Changing climate, changing seasons
By Jim Poling Sr.
The autumn colours are late this year, but few people are lamenting the delay, especially considering that an extended summer is the cause.
Our unusually warm and sunny fall has some observers concerned, however, about future fall colours. Some brows are being knitted into knots fretting about global warming and how it might change the annual spectacle of colour.
Research is beginning to show that global warming is causing trees to change colours later in the season. A 23-year observation by Harvard University in Massachusetts concludes that the autumn colour peak arrives there on average three to five days later than in the past.
The later peak correlates with a 1.1-degree Celsius rise in average temperatures in the U.S. northeast.
“Should that pattern continue, by the middle of the century we’d be at well over a week later” for fall colour, says John O’Keefe, an ecologist at Harvard Forest.
Another researcher, Howard Neufeld of Appalachian State University, has written that global warming will move the best autumn leaf displays farther north and upward in elevation.
He adds: “The fall foliage displays that our grandchildren will see at the end of this century will not be the ones we see today.”
Warmer autumns, while delaying the turning of the leaves, might have other effects on trees, such as inability to cope with higher temperatures and invasive species.
The changing leaves provide a huge tourism business in Ontario, and points east. Some estimates put the annual value of fall leaf tourism at $25 billion in the U.S. Northeast. There don’t appear to be any Canadian figures, however, the leaf peeping industry is big here, especially in our own Haliburton County.
What causes leaves to change colour is always a topic for debate. Some people argue that frost makes the leaves change, while others say that it is lots of autumn sunshine.
Daylight and temperatures are two main factors affecting when leaves give up their summer green for brilliant displays of red, orange, yellow and persimmon.
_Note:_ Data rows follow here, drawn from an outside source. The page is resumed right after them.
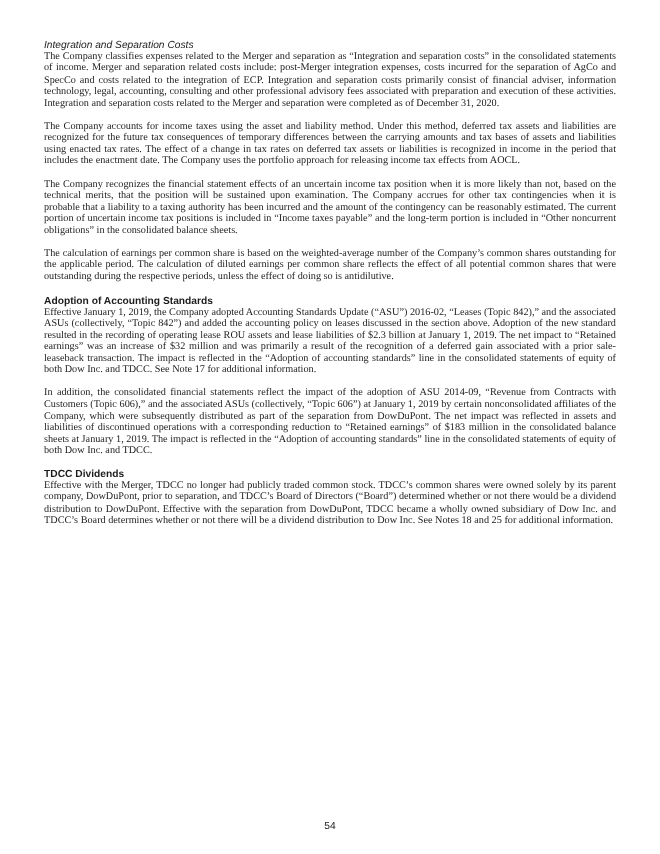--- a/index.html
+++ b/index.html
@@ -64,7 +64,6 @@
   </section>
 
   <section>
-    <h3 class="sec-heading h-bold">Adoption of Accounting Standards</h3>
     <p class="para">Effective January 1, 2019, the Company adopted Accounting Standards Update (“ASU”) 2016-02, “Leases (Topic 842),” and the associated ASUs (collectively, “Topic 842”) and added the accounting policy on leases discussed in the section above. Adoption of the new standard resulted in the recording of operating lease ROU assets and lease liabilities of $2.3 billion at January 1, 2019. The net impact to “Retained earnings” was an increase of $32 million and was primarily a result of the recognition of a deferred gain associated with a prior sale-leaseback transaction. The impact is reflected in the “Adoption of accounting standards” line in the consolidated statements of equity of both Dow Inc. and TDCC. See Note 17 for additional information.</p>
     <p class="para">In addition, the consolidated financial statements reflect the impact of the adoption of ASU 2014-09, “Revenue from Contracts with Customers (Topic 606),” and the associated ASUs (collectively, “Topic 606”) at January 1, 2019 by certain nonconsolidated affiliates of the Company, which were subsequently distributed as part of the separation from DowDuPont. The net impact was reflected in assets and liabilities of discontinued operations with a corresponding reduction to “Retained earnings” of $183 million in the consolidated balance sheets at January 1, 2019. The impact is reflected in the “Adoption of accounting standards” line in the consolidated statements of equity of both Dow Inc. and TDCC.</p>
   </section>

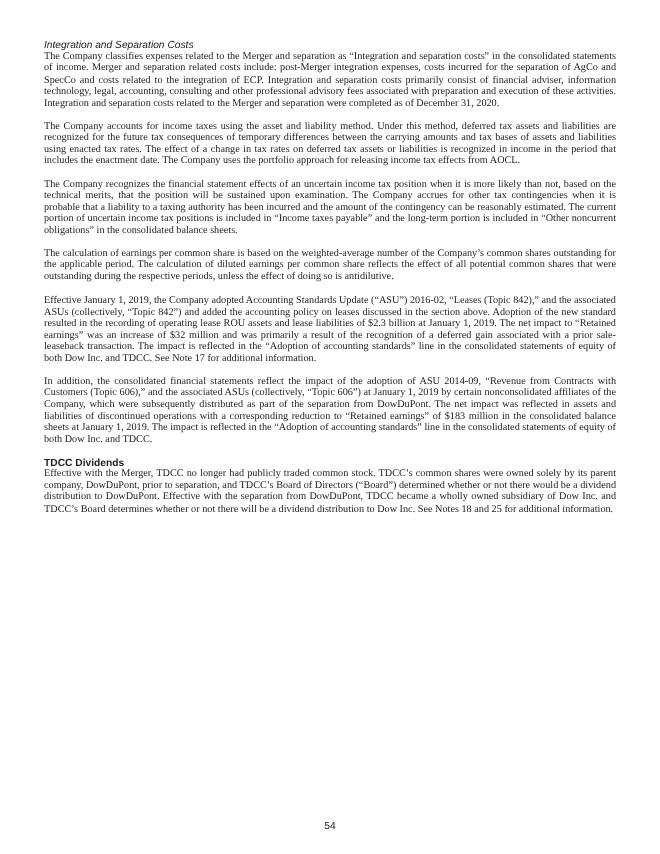--- a/index.html
+++ b/index.html
@@ -69,7 +69,6 @@
   </section>
 
   <section>
-    <h3 class="sec-heading h-bold">TDCC Dividends</h3>
     <p class="para">Effective with the Merger, TDCC no longer had publicly traded common stock. TDCC’s common shares were owned solely by its parent company, DowDuPont, prior to separation, and TDCC’s Board of Directors (“Board”) determined whether or not there would be a dividend distribution to DowDuPont. Effective with the separation from DowDuPont, TDCC became a wholly owned subsidiary of Dow Inc. and TDCC’s Board determines whether or not there will be a dividend distribution to Dow Inc. See Notes 18 and 25 for additional information.</p>
   </section>
 

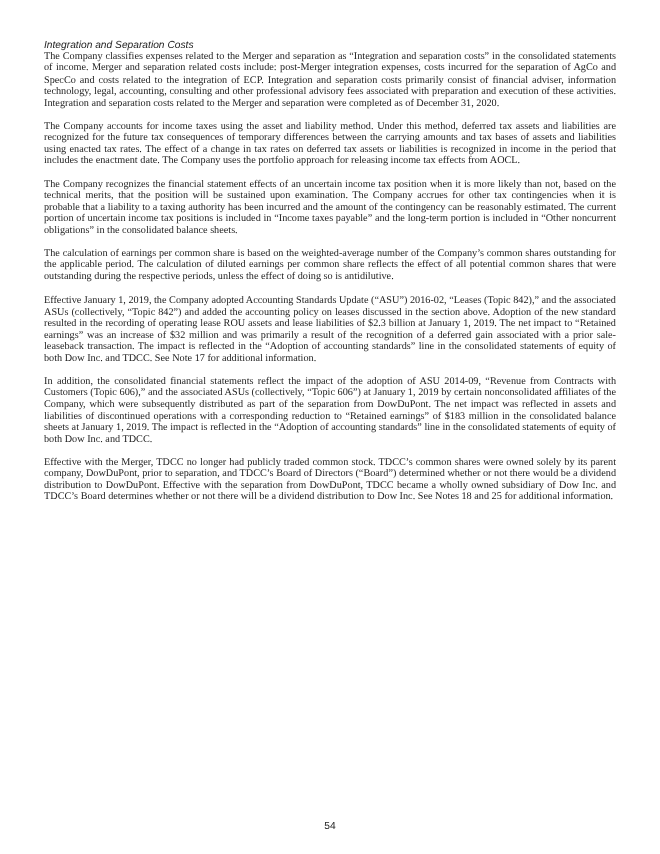--- a/index.html
+++ b/index.html
@@ -72,7 +72,7 @@
     <p class="para">Effective with the Merger, TDCC no longer had publicly traded common stock. TDCC’s common shares were owned solely by its parent company, DowDuPont, prior to separation, and TDCC’s Board of Directors (“Board”) determined whether or not there would be a dividend distribution to DowDuPont. Effective with the separation from DowDuPont, TDCC became a wholly owned subsidiary of Dow Inc. and TDCC’s Board determines whether or not there will be a dividend distribution to Dow Inc. See Notes 18 and 25 for additional information.</p>
   </section>
 
-  <div class="page-number">54</div>
+  <div class="page-number">58</div>
 
 </div>
 

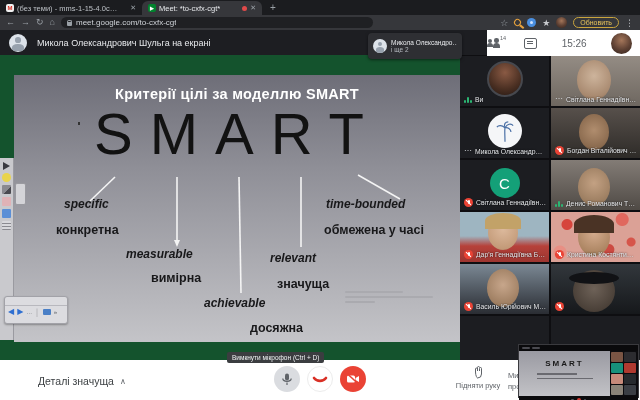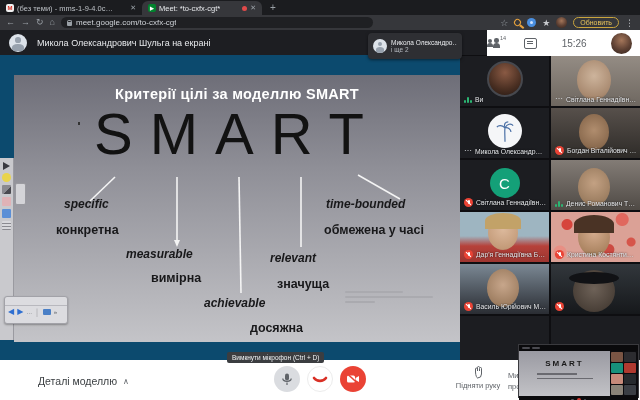--- a/index.html
+++ b/index.html
@@ -166,7 +166,7 @@
   <div class="abs tabbar">
     <div class="tab inactive">
       <span class="favicon fav-gmail">M</span>
-      <span class="ttl">(без теми) - mms-1-9-4.0с…</span>
+      <span class="ttl">(без теми) - mms-1-15-4.0с…</span>
       <span class="tclose">✕</span>
     </div>
     <div class="tab active">

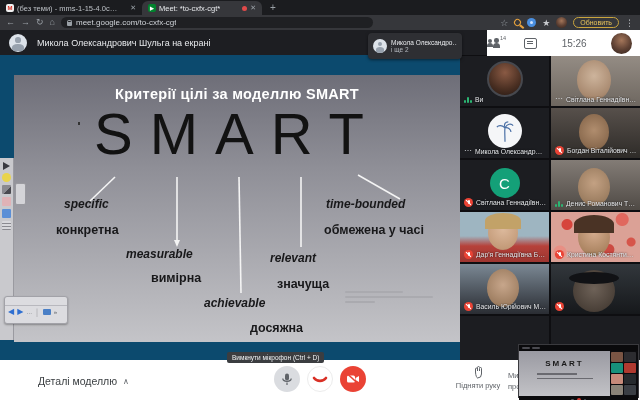--- a/index.html
+++ b/index.html
@@ -59,7 +59,7 @@
   .hdrtime{font-size:10px;color:#5f6368;}
 
   
-  .screen{left:0;top:55px;width:460px;height:305px;background:#0c4a6e;overflow:hidden;}
+  .screen{left:0;top:55px;width:460px;height:305px;background:#14532d;overflow:hidden;}
   .slide{position:absolute;left:14px;top:20px;width:446px;height:267px;background:linear-gradient(180deg,#6e6e78 0%,#8f8f97 35%,#c4c4c8 100%);overflow:hidden;}
   .slidetitle{position:absolute;left:0;top:11px;width:100%;text-align:center;font-size:14.5px;font-weight:bold;color:#fff;letter-spacing:.3px;}
   .bigword{position:absolute;left:80px;top:30px;font-size:58px;font-weight:500;color:#121212;letter-spacing:17px;line-height:1;}

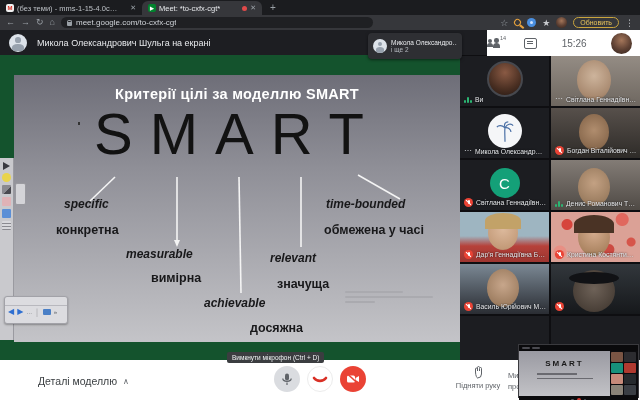--- a/index.html
+++ b/index.html
@@ -366,7 +366,7 @@
 
   <div class="abs bottombar">
     <div class="details">
-      <span>Деталі моделлю</span>
+      <span>Деталі значуща</span>
       <span class="chev">∧</span>
     </div>
     <div class="cbtn micbtn">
Think of each leaf as a restaurant. Each has a head chef named Chlorophyll who takes in daylight energy and mixes it with carbon dioxide and water to produce sugars and starches to feed the customer - the tree.
As autumn approaches there is less daylight and temperatures usually are lower so the restaurant begins to shut down. Chlorophyll, which coloured the restaurant green for the summer, stops cooking and goes on vacation, taking its colour scheme with it. Without their green, the leaf restaurants are left with wild colours ranging from gold to red to brown.
Chlorophyll has been working longer this year because daylight with sunshine has been abundant, and temperatures above normal. Almost every day this September day and night temperatures have been above average in Haliburton County.
This year’s leaf transformation in this part of the country is one of the latest in several decades. Sept. 27 (Sunday past) is the average date for peak colour in Algonquin Park. Over the past 40 years the fall colour has peaked as early as Sept. 15 and as late of Oct. 9. Last year the peak was judged at Sept. 24.
Ontario Travel reported Sunday that the Algonquin colour change had reached 50 per cent. The Minden area was listed at 10 per cent. Algonquin usually colours up earlier because it is at higher elevation and therefore cooler temperatures.
The guessing is that we will see the colours peak sometime next week, possibly later.
The brilliance of the peak display will be decided by a complicated combination of temperature, light and water supply. For instance lower night temperatures just above freezing help bring out the reds in the maples. Early frost, however, can weaken the reds. The warm September that we have been experiencing likely will dull the colour intensity.
How long the display lasts depends again on the weather. Wind and heavy rain knock leaves down.
As to what climate change might do to future fall foliage, there’s no use sweating that now. Kick back and enjoy whatever nature is offering at the moment.